La araña vampiro

Crítica de David Obarrio - Cinemarama

Aracnofobia

Resulta que probablemente me equivoqué con Los paranoicos. Cuando vi la primera película de Gabriel Medina hace cuatro años escribí esto, un poco sorprendido por las alabanzas prácticamente unánimes que no se cansaba de recibir. Los paranoicos daba entonces toda la sensación de ser algo así como una fortaleza diseñada a prueba de cuestionamientos, una pieza de cine de naturaleza inexpugnable, que hacía de sus apelaciones a los géneros cinematográficos, de su evidente solvencia técnica y narrativa y de la fluidez más o menos invisible de sus escenas los argumentos de una genialidad que no terminaba de parecerme tan obligatoria.

El caso es que la mayoría de la gente sigue amando Los paranoicos, yo fui cediendo a mi vez, con el tiempo, y en mi cabeza, esa película que vi solo en una ocasión y de la que creí tener una idea acabada para toda la eternidad, fue perdiendo fuerza como para continuar siendo un motivo de disputa hasta pasar sin más a la zona de las batallas que abandonamos de a poco, quizá con una sonrisa de cansancio, mitad de condescendencia, mitad de disculpas por una obstinación que no creímos vergonzante pero que lo pareció con el correr del tiempo: ya no nos peleamos por una película. Yo no lo hago, de todas formas.

La aparición de La araña vampiro, cuatro años después de aquel debut de Medina como director, viene tal vez a resignificar su cine. O a dotar de una fuerza nueva lo que ya estaba en germen. La película es tan ferozmente extraña como la criatura de su título, y debería llevarnos a revalorizar –en un giro que no alcanza a remediar del todo la torpeza inicial con la que recibimos Los paranoicos– la fuerza esencial que habita en el corazón del cine del director. La araña vampiro podría ser una variación de la película anterior, una modulación nueva de ideas parecidas, que retoma un tema principal ampliándolo y reformulándolo. Medina retoma fragmentos genéricos para hacer un cine decididamente moderno con una pericia y una convicción sin concesiones hacia el potencial público de su cine.

Un chico llega con su padre a una casita incrustada en un paraje perdido de las sierras de Córdoba. El chico no las tiene todas consigo, luce como alejado del mundo y de quienes lo rodean. El actor Martín Piroyansky –más eficaz y felizmente controlado que nunca– se las arregla para imprimirle a sus clásicas zancadas de eterno adolescente torpe un tono de desolación cósmica que devela de inmediato su grado de ensimismamiento sin que sea necesaria una sola palabra. En esos primeros minutos de película el malestar no se nombra pero aparece doblado sobre los personajes de un modo que el director disimula con infinita nobleza con los modales casi imperceptibles de una comedia agridulce. Enseguida queda claro que el plan familiar es que el hombre pase unos días a solas con su hijo para ocuparse debidamente de él. Sin embargo, al chico lo pica una araña en medio de la noche y lo que se proponía en principio como un viaje terapéutico para una familia en crisis termina siendo un furioso trip por la conciencia en el que el paisaje interior y el exterior parecen cruzarse e intercalarse como en una cinta de Moebius.

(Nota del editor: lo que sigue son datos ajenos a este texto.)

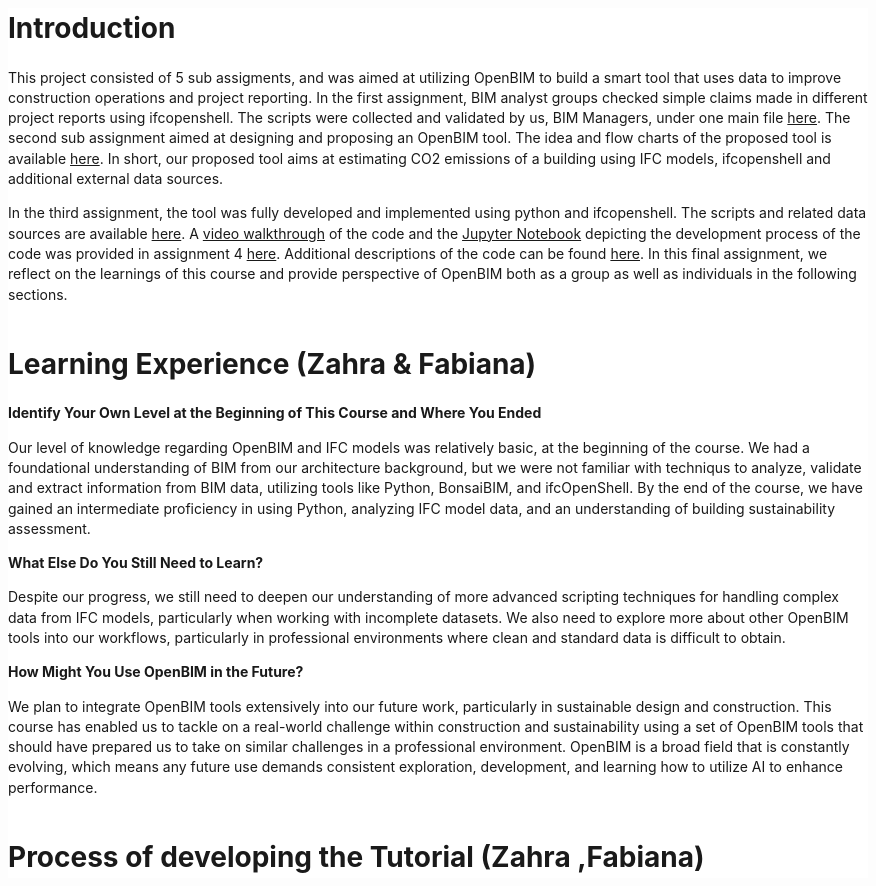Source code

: # Introduction 

This project consisted of 5 sub assigments, and was aimed at utilizing OpenBIM to build a smart tool that uses data to improve construction operations and project reporting. In the first assignment, BIM analyst groups checked simple claims made in different project reports using ifcopenshell. The scripts were collected and validated by us, BIM Managers, under one main file [here](https://github.com/rominabarouti/BIMmanager_g_04/blob/main/main.py). The second sub assignment aimed at designing and proposing an OpenBIM tool. The idea and flow charts of the proposed tool is available [here](https://github.com/rominabarouti/BIMmanager_g_04/blob/main/A2/README.md). In short, our proposed tool aims at estimating CO2 emissions of a building using IFC models, ifcopenshell and additional external data sources. 

In the third assignment, the tool was fully developed and implemented using python and ifcopenshell. The scripts and related data sources are available [here](https://github.com/rominabarouti/BIMmanager_g_04/tree/main/A3). A [video walkthrough](https://youtu.be/JVlfLT0Y1Ok) of the code and the [Jupyter Notebook](https://github.com/rominabarouti/BIMmanager_g_04/blob/main/A4/CO2_tool_notebook.ipynb) depicting the development process of the code was provided in assignment 4 [here](https://github.com/rominabarouti/BIMmanager_g_04/blob/main/A4/README.md). Additional descriptions of the code can be found [here](https://github.com/rominabarouti/BIMmanager_g_04/blob/main/A4/README.md). In this final assignment, we reflect on the learnings of this course and provide perspective of OpenBIM both as a group as well as individuals in the following sections.  

# Learning Experience (Zahra & Fabiana)

**Identify Your Own Level at the Beginning of This Course and Where You Ended** 

Our level of knowledge regarding OpenBIM and IFC models was relatively basic, at the beginning 
of the course. We had a foundational understanding of BIM from our architecture background, 
but we were not familiar with techniqus to analyze, validate and extract information from BIM data, 
utilizing tools like Python, BonsaiBIM, and ifcOpenShell. By the end of the course, we have gained 
an intermediate proficiency in using Python, analyzing IFC model data, and an understanding of 
building sustainability assessment. 

**What Else Do You Still Need to Learn?** 

Despite our progress, we still need to deepen our understanding of more advanced scripting techniques 
for handling complex data from IFC models, particularly when working with incomplete datasets. We 
also need to explore more about other OpenBIM tools into our workflows, particularly in professional 
environments where clean and standard data is difficult to obtain.  

**How Might You Use OpenBIM in the Future?** 

We plan to integrate OpenBIM tools extensively into our future work, particularly in sustainable 
design and construction. This course has enabled us to tackle on a real-world challenge within 
construction and sustainability using a set of OpenBIM tools that should have prepared us to take
on similar challenges in a professional environment. OpenBIM is a broad field that is constantly 
evolving, which means any future use demands consistent exploration, development, and learning how 
to utilize AI to enhance performance.


# Process of developing the Tutorial (Zahra ,Fabiana)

El hipocondríaco que hace Piroyansky podría representar una versión más joven y apocada del personaje que encaraba Daniel Hendler en Los paranoicos. Una vez más, el universo se modifica con breves golpes de voluntad –se modifica para uno, por lo menos– acicateada por el temor y la incertidumbre, pero también de un azar que juega a favor de la epifanía y de las abruptas fluctuaciones de una conciencia en estado de alerta. En La araña vampiro se trata de despertarse en un mundo cuyas reglas se desconocen, de ser sacudido, golpeado por el miedo, y de iniciar un camino de aprendizaje y dolor. Medina filma las ondulaciones de las sierras cordobesas como si fueran parte de un territorio mental pero sin ceder nunca a la tentación de un onirismo al paso. Su tremenda habilidad como cineasta consiste, en parte, en conseguir que el relato se enrarezca mediante una progresión implacable de señales dramáticas obteniendo al mismo tiempo imágenes nítidas y perfectamente legibles. El guía del protagonista por los parajes de las sierras, un alcohólico lúcido interpretado por el nunca valorado como corresponde Jorge Sesán –en otra actuación inmensa y amenazante– intercambia roles con el chico y ofrece destellos de una vulnerabilidad cuya pudorosa manifestación se convierte, acaso, en el núcleo secreto de la película. Medina construye una contundente fábula de iniciación y conocimiento personal dejando que el misterio de la araña que pica con marcas como las de un vampiro permanezca flotando en los intersticios de los planos, irresuelto e inasible: una pieza recóndita en la maquinaria de la ficción.